* Task instructions *
In the records below, reproduce the lines without changes, starting at the line that contains "The single quotes" and stopping after the line that contains "string literal.".

---+---

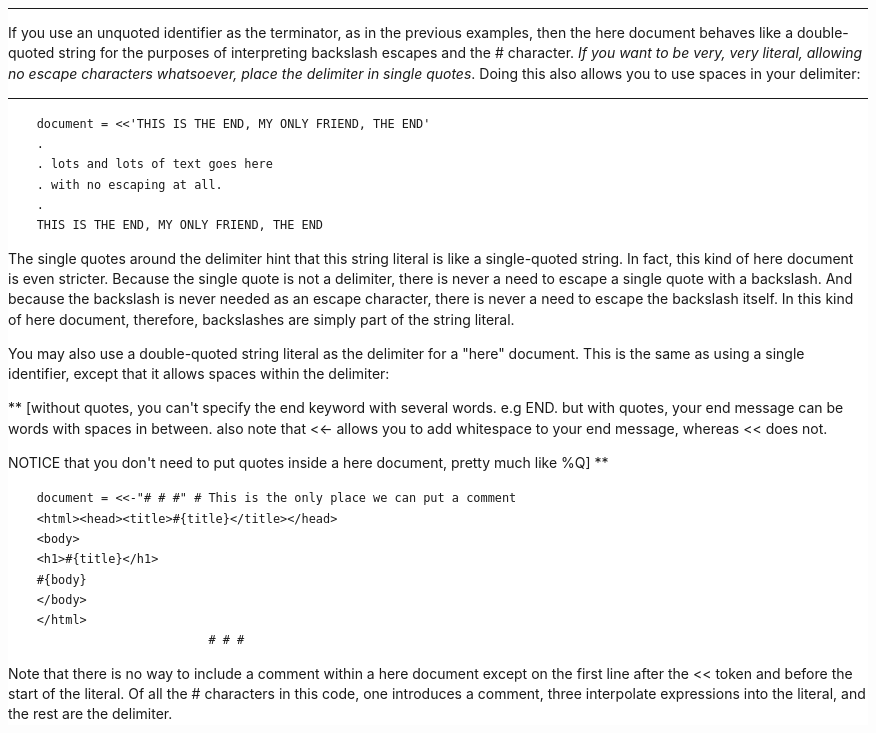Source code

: 
  *** *** ***
  If you use an unquoted identifier as the terminator, as in the previous
  examples, then the here document behaves like a double-quoted string for the
  purposes of interpreting backslash escapes and the # character. *If you want
  to be very, very literal, allowing no escape characters whatsoever, place the
  delimiter in single quotes*. Doing this also allows you to use spaces in your
  delimiter:
  *** *** ***

        document = <<'THIS IS THE END, MY ONLY FRIEND, THE END'
        .
        . lots and lots of text goes here
        . with no escaping at all.
        .
        THIS IS THE END, MY ONLY FRIEND, THE END


  The single quotes around the delimiter hint that this string literal is like a
  single-quoted string. In fact, this kind of here document is even stricter.
  Because the single quote is not a delimiter, there is never a need to escape a
  single quote with a backslash. And because the backslash is never needed as an
  escape character, there is never a need to escape the backslash itself. In
  this kind of here document, therefore, backslashes are simply part of the
  string literal.

  You may also use a double-quoted string literal as the delimiter for a "here"
  document.  This is the same as using a single identifier, except that it
  allows spaces within the delimiter:

**
  [without quotes, you can't specify the end keyword with several words. e.g
  END.  but with quotes, your end message can be words with spaces in between.
  also note that <<- allows you to add whitespace to your end message, whereas
  << does not.

  NOTICE that you don't need to put quotes inside a here document, pretty much
  like %Q]
**

        document = <<-"# # #" # This is the only place we can put a comment
        <html><head><title>#{title}</title></head>
        <body>
        <h1>#{title}</h1>
        #{body}
        </body>
        </html>
                                # # #

   Note that there is no way to include a comment within a here document except
   on the first line after the << token and before the start of the literal. Of
   all the # characters in this code, one introduces a comment, three
   interpolate expressions into the literal, and the rest are the delimiter.
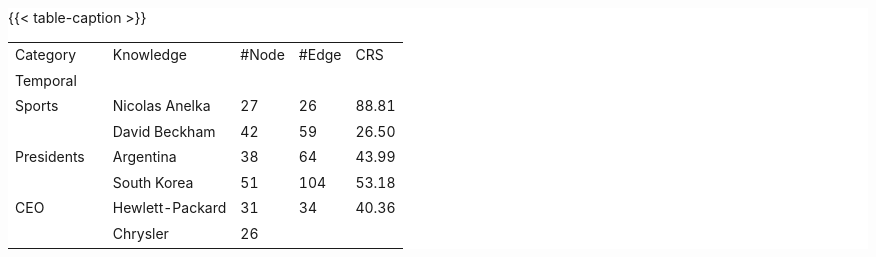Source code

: {{< table-caption >}}
<table class="ltx_tabular ltx_align_middle" id="S8.T3.3.1">
<tbody class="ltx_tbody">
<tr class="ltx_tr" id="S8.T3.3.1.1.1">
<td class="ltx_td ltx_align_left ltx_border_tt" colspan="2" id="S8.T3.3.1.1.1.1"><span class="ltx_text ltx_font_bold" id="S8.T3.3.1.1.1.1.1">Category</span></td>
<td class="ltx_td ltx_align_left ltx_border_tt" id="S8.T3.3.1.1.1.2"><span class="ltx_text ltx_font_bold" id="S8.T3.3.1.1.1.2.1">Knowledge</span></td>
<td class="ltx_td ltx_align_left ltx_border_tt" id="S8.T3.3.1.1.1.3"><span class="ltx_text ltx_font_bold" id="S8.T3.3.1.1.1.3.1">#Node</span></td>
<td class="ltx_td ltx_align_left ltx_border_tt" id="S8.T3.3.1.1.1.4"><span class="ltx_text ltx_font_bold" id="S8.T3.3.1.1.1.4.1">#Edge</span></td>
<td class="ltx_td ltx_align_left ltx_border_tt" id="S8.T3.3.1.1.1.5"><span class="ltx_text ltx_font_bold" id="S8.T3.3.1.1.1.5.1">CRS</span></td>
</tr>
<tr class="ltx_tr" id="S8.T3.3.1.2.2">
<td class="ltx_td ltx_align_left ltx_border_t" colspan="6" id="S8.T3.3.1.2.2.1"><span class="ltx_text ltx_font_bold ltx_font_italic" id="S8.T3.3.1.2.2.1.1">Temporal</span></td>
</tr>
<tr class="ltx_tr" id="S8.T3.3.1.3.3">
<td class="ltx_td ltx_align_left ltx_border_t" id="S8.T3.3.1.3.3.1">Sports</td>
<td class="ltx_td ltx_border_t" id="S8.T3.3.1.3.3.2"></td>
<td class="ltx_td ltx_align_left ltx_border_t" id="S8.T3.3.1.3.3.3">Nicolas Anelka</td>
<td class="ltx_td ltx_align_left ltx_border_t" id="S8.T3.3.1.3.3.4">27</td>
<td class="ltx_td ltx_align_left ltx_border_t" id="S8.T3.3.1.3.3.5">26</td>
<td class="ltx_td ltx_align_left ltx_border_t" id="S8.T3.3.1.3.3.6">88.81</td>
</tr>
<tr class="ltx_tr" id="S8.T3.3.1.4.4">
<td class="ltx_td" id="S8.T3.3.1.4.4.1"></td>
<td class="ltx_td" id="S8.T3.3.1.4.4.2"></td>
<td class="ltx_td ltx_align_left" id="S8.T3.3.1.4.4.3">David Beckham</td>
<td class="ltx_td ltx_align_left" id="S8.T3.3.1.4.4.4">42</td>
<td class="ltx_td ltx_align_left" id="S8.T3.3.1.4.4.5">59</td>
<td class="ltx_td ltx_align_left" id="S8.T3.3.1.4.4.6">26.50</td>
</tr>
<tr class="ltx_tr" id="S8.T3.3.1.5.5">
<td class="ltx_td ltx_align_left" id="S8.T3.3.1.5.5.1">Presidents</td>
<td class="ltx_td" id="S8.T3.3.1.5.5.2"></td>
<td class="ltx_td ltx_align_left" id="S8.T3.3.1.5.5.3">Argentina</td>
<td class="ltx_td ltx_align_left" id="S8.T3.3.1.5.5.4">38</td>
<td class="ltx_td ltx_align_left" id="S8.T3.3.1.5.5.5">64</td>
<td class="ltx_td ltx_align_left" id="S8.T3.3.1.5.5.6">43.99</td>
</tr>
<tr class="ltx_tr" id="S8.T3.3.1.6.6">
<td class="ltx_td" id="S8.T3.3.1.6.6.1"></td>
<td class="ltx_td" id="S8.T3.3.1.6.6.2"></td>
<td class="ltx_td ltx_align_left" id="S8.T3.3.1.6.6.3">South Korea</td>
<td class="ltx_td ltx_align_left" id="S8.T3.3.1.6.6.4">51</td>
<td class="ltx_td ltx_align_left" id="S8.T3.3.1.6.6.5">104</td>
<td class="ltx_td ltx_align_left" id="S8.T3.3.1.6.6.6">53.18</td>
</tr>
<tr class="ltx_tr" id="S8.T3.3.1.7.7">
<td class="ltx_td ltx_align_left" id="S8.T3.3.1.7.7.1">CEO</td>
<td class="ltx_td" id="S8.T3.3.1.7.7.2"></td>
<td class="ltx_td ltx_align_left" id="S8.T3.3.1.7.7.3">Hewlett-Packard</td>
<td class="ltx_td ltx_align_left" id="S8.T3.3.1.7.7.4">31</td>
<td class="ltx_td ltx_align_left" id="S8.T3.3.1.7.7.5">34</td>
<td class="ltx_td ltx_align_left" id="S8.T3.3.1.7.7.6">40.36</td>
</tr>
<tr class="ltx_tr" id="S8.T3.3.1.8.8">
<td class="ltx_td" id="S8.T3.3.1.8.8.1"></td>
<td class="ltx_td" id="S8.T3.3.1.8.8.2"></td>
<td class="ltx_td ltx_align_left" id="S8.T3.3.1.8.8.3">Chrysler</td>
<td class="ltx_td ltx_align_left" id="S8.T3.3.1.8.8.4">26</td>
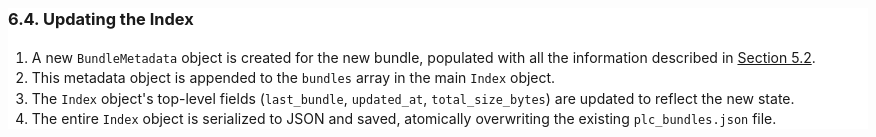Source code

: ### 6.4. Updating the Index

1.  A new `BundleMetadata` object is created for the new bundle, populated with all the information described in [Section 5.2](#52-bundlemetadata-object).
2.  This metadata object is appended to the `bundles` array in the main `Index` object.
3.  The `Index` object's top-level fields (`last_bundle`, `updated_at`, `total_size_bytes`) are updated to reflect the new state.
4.  The entire `Index` object is serialized to JSON and saved, atomically overwriting the existing `plc_bundles.json` file.

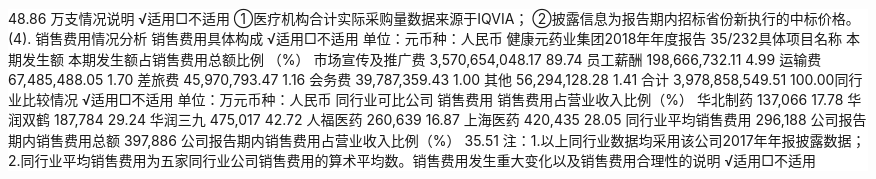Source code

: 48.86
万支情况说明
√适用□不适用
①医疗机构合计实际采购量数据来源于IQVIA；
②披露信息为报告期内招标省份新执行的中标价格。(4).
销售费用情况分析
销售费用具体构成
√适用□不适用
单位：元币种：人民币
健康元药业集团2018年年度报告
35/232具体项目名称
本期发生额
本期发生额占销售费用总额比例
（%）
市场宣传及推广费
3,570,654,048.17
89.74
员工薪酬
198,666,732.11
4.99
运输费
67,485,488.05
1.70
差旅费
45,970,793.47
1.16
会务费
39,787,359.43
1.00
其他
56,294,128.28
1.41
合计
3,978,858,549.51
100.00同行业比较情况
√适用□不适用
单位：万元币种：人民币
同行业可比公司
销售费用
销售费用占营业收入比例（%）
华北制药
137,066
17.78
华润双鹤
187,784
29.24
华润三九
475,017
42.72
人福医药
260,639
16.87
上海医药
420,435
28.05
同行业平均销售费用
296,188
公司报告期内销售费用总额
397,886
公司报告期内销售费用占营业收入比例（%）
35.51
注：1.以上同行业数据均采用该公司2017年年报披露数据；
2.同行业平均销售费用为五家同行业公司销售费用的算术平均数。销售费用发生重大变化以及销售费用合理性的说明
√适用□不适用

---+---

* Solution for this problem *
  The single quotes around the delimiter hint that this string literal is like a
  single-quoted string. In fact, this kind of here document is even stricter.
  Because the single quote is not a delimiter, there is never a need to escape a
  single quote with a backslash. And because the backslash is never needed as an
  escape character, there is never a need to escape the backslash itself. In
  this kind of here document, therefore, backslashes are simply part of the
  string literal.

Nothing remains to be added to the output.